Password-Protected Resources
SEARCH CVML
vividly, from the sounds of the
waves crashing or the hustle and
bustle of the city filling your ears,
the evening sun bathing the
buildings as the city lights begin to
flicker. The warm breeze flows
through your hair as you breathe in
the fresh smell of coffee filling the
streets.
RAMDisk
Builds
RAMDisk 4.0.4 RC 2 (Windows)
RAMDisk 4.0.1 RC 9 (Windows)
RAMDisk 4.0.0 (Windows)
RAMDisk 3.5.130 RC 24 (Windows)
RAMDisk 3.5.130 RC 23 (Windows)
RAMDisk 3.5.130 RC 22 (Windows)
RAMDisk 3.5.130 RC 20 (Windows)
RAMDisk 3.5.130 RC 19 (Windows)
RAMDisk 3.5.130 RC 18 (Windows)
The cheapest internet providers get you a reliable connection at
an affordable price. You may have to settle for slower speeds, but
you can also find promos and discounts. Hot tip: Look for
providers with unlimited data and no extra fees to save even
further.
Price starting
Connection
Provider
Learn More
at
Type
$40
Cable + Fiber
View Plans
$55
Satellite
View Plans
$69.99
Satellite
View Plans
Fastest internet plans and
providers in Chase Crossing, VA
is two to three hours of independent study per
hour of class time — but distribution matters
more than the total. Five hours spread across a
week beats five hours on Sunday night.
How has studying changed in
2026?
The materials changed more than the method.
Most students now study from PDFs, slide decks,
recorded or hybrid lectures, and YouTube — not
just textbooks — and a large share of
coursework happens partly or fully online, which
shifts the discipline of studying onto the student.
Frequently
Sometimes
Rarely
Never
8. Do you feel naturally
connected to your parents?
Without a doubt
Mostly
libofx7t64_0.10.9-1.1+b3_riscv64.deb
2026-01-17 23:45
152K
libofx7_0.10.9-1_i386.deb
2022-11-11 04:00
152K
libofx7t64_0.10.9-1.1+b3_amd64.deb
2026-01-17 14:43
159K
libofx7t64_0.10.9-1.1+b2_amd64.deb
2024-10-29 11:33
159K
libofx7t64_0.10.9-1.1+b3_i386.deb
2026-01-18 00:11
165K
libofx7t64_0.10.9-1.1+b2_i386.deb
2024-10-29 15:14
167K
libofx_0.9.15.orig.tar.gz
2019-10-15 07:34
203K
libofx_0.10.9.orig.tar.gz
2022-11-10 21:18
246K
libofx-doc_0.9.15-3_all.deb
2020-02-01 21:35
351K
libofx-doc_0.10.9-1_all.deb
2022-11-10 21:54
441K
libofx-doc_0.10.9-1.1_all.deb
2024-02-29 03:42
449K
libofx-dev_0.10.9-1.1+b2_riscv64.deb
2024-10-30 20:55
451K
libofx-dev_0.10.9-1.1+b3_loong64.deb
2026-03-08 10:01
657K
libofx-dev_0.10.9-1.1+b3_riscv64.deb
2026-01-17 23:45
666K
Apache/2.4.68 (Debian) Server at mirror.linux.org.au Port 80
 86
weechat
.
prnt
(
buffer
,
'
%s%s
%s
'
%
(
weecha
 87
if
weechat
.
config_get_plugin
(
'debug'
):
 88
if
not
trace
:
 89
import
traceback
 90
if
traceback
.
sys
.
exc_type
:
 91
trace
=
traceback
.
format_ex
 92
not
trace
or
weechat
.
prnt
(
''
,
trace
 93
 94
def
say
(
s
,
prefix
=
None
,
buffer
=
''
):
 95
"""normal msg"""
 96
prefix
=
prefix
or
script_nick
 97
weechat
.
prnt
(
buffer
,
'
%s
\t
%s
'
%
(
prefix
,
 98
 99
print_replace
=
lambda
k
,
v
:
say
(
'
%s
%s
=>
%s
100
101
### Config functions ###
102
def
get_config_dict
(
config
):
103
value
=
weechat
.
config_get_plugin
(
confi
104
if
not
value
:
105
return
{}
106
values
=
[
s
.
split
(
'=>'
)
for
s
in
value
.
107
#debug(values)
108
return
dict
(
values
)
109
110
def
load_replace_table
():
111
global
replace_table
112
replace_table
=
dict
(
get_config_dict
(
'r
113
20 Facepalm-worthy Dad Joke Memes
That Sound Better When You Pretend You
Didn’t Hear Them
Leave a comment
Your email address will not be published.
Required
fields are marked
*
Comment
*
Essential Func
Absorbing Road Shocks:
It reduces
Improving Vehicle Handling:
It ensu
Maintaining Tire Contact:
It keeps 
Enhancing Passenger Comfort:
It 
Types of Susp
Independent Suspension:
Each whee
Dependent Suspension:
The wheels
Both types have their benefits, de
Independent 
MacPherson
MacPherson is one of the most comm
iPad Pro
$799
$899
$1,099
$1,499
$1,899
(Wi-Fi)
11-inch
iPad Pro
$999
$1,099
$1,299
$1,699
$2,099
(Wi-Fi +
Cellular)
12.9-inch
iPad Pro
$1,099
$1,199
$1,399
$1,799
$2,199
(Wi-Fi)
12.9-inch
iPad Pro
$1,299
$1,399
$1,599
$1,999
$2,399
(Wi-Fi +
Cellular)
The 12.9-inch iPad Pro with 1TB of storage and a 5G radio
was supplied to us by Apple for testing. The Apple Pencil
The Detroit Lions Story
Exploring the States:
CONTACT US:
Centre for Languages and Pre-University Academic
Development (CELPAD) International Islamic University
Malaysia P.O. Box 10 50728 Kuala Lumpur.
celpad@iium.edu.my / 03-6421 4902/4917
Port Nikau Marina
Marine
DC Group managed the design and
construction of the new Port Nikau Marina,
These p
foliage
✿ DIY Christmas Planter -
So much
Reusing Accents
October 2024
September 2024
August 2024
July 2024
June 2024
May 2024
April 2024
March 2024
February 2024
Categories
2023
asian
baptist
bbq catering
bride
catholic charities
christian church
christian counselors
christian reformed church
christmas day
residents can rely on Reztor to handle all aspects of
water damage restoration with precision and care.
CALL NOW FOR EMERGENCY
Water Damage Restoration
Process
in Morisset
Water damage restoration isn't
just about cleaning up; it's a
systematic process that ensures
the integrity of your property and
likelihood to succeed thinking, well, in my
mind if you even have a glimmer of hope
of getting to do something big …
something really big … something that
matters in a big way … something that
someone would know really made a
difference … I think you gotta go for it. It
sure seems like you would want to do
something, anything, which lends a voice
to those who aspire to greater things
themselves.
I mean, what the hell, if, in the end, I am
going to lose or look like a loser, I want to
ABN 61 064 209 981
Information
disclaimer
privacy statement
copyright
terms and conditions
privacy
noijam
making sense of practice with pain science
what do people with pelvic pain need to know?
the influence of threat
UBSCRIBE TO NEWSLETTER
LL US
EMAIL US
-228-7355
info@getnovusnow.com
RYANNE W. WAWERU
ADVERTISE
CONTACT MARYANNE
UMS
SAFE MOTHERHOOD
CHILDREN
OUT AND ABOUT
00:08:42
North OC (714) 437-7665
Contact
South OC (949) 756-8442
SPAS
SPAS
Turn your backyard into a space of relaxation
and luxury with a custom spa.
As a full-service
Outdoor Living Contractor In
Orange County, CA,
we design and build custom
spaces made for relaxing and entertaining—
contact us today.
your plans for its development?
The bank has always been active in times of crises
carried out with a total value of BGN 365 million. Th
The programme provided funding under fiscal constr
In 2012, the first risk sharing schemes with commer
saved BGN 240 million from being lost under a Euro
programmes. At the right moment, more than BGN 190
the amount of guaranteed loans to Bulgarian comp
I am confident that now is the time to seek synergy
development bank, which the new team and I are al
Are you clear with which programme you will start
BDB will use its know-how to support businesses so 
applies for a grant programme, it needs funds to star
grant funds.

######

_Problem to work on_
Copy the entries exactly as they appear.

_Response to this task_
Password-Protected Resources
SEARCH CVML
vividly, from the sounds of the
waves crashing or the hustle and
bustle of the city filling your ears,
the evening sun bathing the
buildings as the city lights begin to
flicker. The warm breeze flows
through your hair as you breathe in
the fresh smell of coffee filling the
streets.
RAMDisk
Builds
RAMDisk 4.0.4 RC 2 (Windows)
RAMDisk 4.0.1 RC 9 (Windows)
RAMDisk 4.0.0 (Windows)
RAMDisk 3.5.130 RC 24 (Windows)
RAMDisk 3.5.130 RC 23 (Windows)
RAMDisk 3.5.130 RC 22 (Windows)
RAMDisk 3.5.130 RC 20 (Windows)
RAMDisk 3.5.130 RC 19 (Windows)
RAMDisk 3.5.130 RC 18 (Windows)
The cheapest internet providers get you a reliable connection at
an affordable price. You may have to settle for slower speeds, but
you can also find promos and discounts. Hot tip: Look for
providers with unlimited data and no extra fees to save even
further.
Price starting
Connection
Provider
Learn More
at
Type
$40
Cable + Fiber
View Plans
$55
Satellite
View Plans
$69.99
Satellite
View Plans
Fastest internet plans and
providers in Chase Crossing, VA
is two to three hours of independent study per
hour of class time — but distribution matters
more than the total. Five hours spread across a
week beats five hours on Sunday night.
How has studying changed in
2026?
The materials changed more than the method.
Most students now study from PDFs, slide decks,
recorded or hybrid lectures, and YouTube — not
just textbooks — and a large share of
coursework happens partly or fully online, which
shifts the discipline of studying onto the student.
Frequently
Sometimes
Rarely
Never
8. Do you feel naturally
connected to your parents?
Without a doubt
Mostly
libofx7t64_0.10.9-1.1+b3_riscv64.deb
2026-01-17 23:45
152K
libofx7_0.10.9-1_i386.deb
2022-11-11 04:00
152K
libofx7t64_0.10.9-1.1+b3_amd64.deb
2026-01-17 14:43
159K
libofx7t64_0.10.9-1.1+b2_amd64.deb
2024-10-29 11:33
159K
libofx7t64_0.10.9-1.1+b3_i386.deb
2026-01-18 00:11
165K
libofx7t64_0.10.9-1.1+b2_i386.deb
2024-10-29 15:14
167K
libofx_0.9.15.orig.tar.gz
2019-10-15 07:34
203K
libofx_0.10.9.orig.tar.gz
2022-11-10 21:18
246K
libofx-doc_0.9.15-3_all.deb
2020-02-01 21:35
351K
libofx-doc_0.10.9-1_all.deb
2022-11-10 21:54
441K
libofx-doc_0.10.9-1.1_all.deb
2024-02-29 03:42
449K
libofx-dev_0.10.9-1.1+b2_riscv64.deb
2024-10-30 20:55
451K
libofx-dev_0.10.9-1.1+b3_loong64.deb
2026-03-08 10:01
657K
libofx-dev_0.10.9-1.1+b3_riscv64.deb
2026-01-17 23:45
666K
Apache/2.4.68 (Debian) Server at mirror.linux.org.au Port 80
 86
weechat
.
prnt
(
buffer
,
'
%s%s
%s
'
%
(
weecha
 87
if
weechat
.
config_get_plugin
(
'debug'
):
 88
if
not
trace
:
 89
import
traceback
 90
if
traceback
.
sys
.
exc_type
:
 91
trace
=
traceback
.
format_ex
 92
not
trace
or
weechat
.
prnt
(
''
,
trace
 93
 94
def
say
(
s
,
prefix
=
None
,
buffer
=
''
):
 95
"""normal msg"""
 96
prefix
=
prefix
or
script_nick
 97
weechat
.
prnt
(
buffer
,
'
%s
\t
%s
'
%
(
prefix
,
 98
 99
print_replace
=
lambda
k
,
v
:
say
(
'
%s
%s
=>
%s
100
101
### Config functions ###
102
def
get_config_dict
(
config
):
103
value
=
weechat
.
config_get_plugin
(
confi
104
if
not
value
:
105
return
{}
106
values
=
[
s
.
split
(
'=>'
)
for
s
in
value
.
107
#debug(values)
108
return
dict
(
values
)
109
110
def
load_replace_table
():
111
global
replace_table
112
replace_table
=
dict
(
get_config_dict
(
'r
113
20 Facepalm-worthy Dad Joke Memes
That Sound Better When You Pretend You
Didn’t Hear Them
Leave a comment
Your email address will not be published.
Required
fields are marked
*
Comment
*
Essential Func
Absorbing Road Shocks:
It reduces
Improving Vehicle Handling:
It ensu
Maintaining Tire Contact:
It keeps 
Enhancing Passenger Comfort:
It 
Types of Susp
Independent Suspension:
Each whee
Dependent Suspension:
The wheels
Both types have their benefits, de
Independent 
MacPherson
MacPherson is one of the most comm
iPad Pro
$799
$899
$1,099
$1,499
$1,899
(Wi-Fi)
11-inch
iPad Pro
$999
$1,099
$1,299
$1,699
$2,099
(Wi-Fi +
Cellular)
12.9-inch
iPad Pro
$1,099
$1,199
$1,399
$1,799
$2,199
(Wi-Fi)
12.9-inch
iPad Pro
$1,299
$1,399
$1,599
$1,999
$2,399
(Wi-Fi +
Cellular)
The 12.9-inch iPad Pro with 1TB of storage and a 5G radio
was supplied to us by Apple for testing. The Apple Pencil
The Detroit Lions Story
Exploring the States:
CONTACT US:
Centre for Languages and Pre-University Academic
Development (CELPAD) International Islamic University
Malaysia P.O. Box 10 50728 Kuala Lumpur.
celpad@iium.edu.my / 03-6421 4902/4917
Port Nikau Marina
Marine
DC Group managed the design and
construction of the new Port Nikau Marina,
These p
foliage
✿ DIY Christmas Planter -
So much
Reusing Accents
October 2024
September 2024
August 2024
July 2024
June 2024
May 2024
April 2024
March 2024
February 2024
Categories
2023
asian
baptist
bbq catering
bride
catholic charities
christian church
christian counselors
christian reformed church
christmas day
residents can rely on Reztor to handle all aspects of
water damage restoration with precision and care.
CALL NOW FOR EMERGENCY
Water Damage Restoration
Process
in Morisset
Water damage restoration isn't
just about cleaning up; it's a
systematic process that ensures
the integrity of your property and
likelihood to succeed thinking, well, in my
mind if you even have a glimmer of hope
of getting to do something big …
something really big … something that
matters in a big way … something that
someone would know really made a
difference … I think you gotta go for it. It
sure seems like you would want to do
something, anything, which lends a voice
to those who aspire to greater things
themselves.
I mean, what the hell, if, in the end, I am
going to lose or look like a loser, I want to
ABN 61 064 209 981
Information
disclaimer
privacy statement
copyright
terms and conditions
privacy
noijam
making sense of practice with pain science
what do people with pelvic pain need to know?
the influence of threat
UBSCRIBE TO NEWSLETTER
LL US
EMAIL US
-228-7355
info@getnovusnow.com
RYANNE W. WAWERU
ADVERTISE
CONTACT MARYANNE
UMS
SAFE MOTHERHOOD
CHILDREN
OUT AND ABOUT
00:08:42
North OC (714) 437-7665
Contact
South OC (949) 756-8442
SPAS
SPAS
Turn your backyard into a space of relaxation
and luxury with a custom spa.
As a full-service
Outdoor Living Contractor In
Orange County, CA,
we design and build custom
spaces made for relaxing and entertaining—
contact us today.
your plans for its development?
The bank has always been active in times of crises
carried out with a total value of BGN 365 million. Th
The programme provided funding under fiscal constr
In 2012, the first risk sharing schemes with commer
saved BGN 240 million from being lost under a Euro
programmes. At the right moment, more than BGN 190
the amount of guaranteed loans to Bulgarian comp
I am confident that now is the time to seek synergy
development bank, which the new team and I are al
Are you clear with which programme you will start
BDB will use its know-how to support businesses so 
applies for a grant programme, it needs funds to star
grant funds.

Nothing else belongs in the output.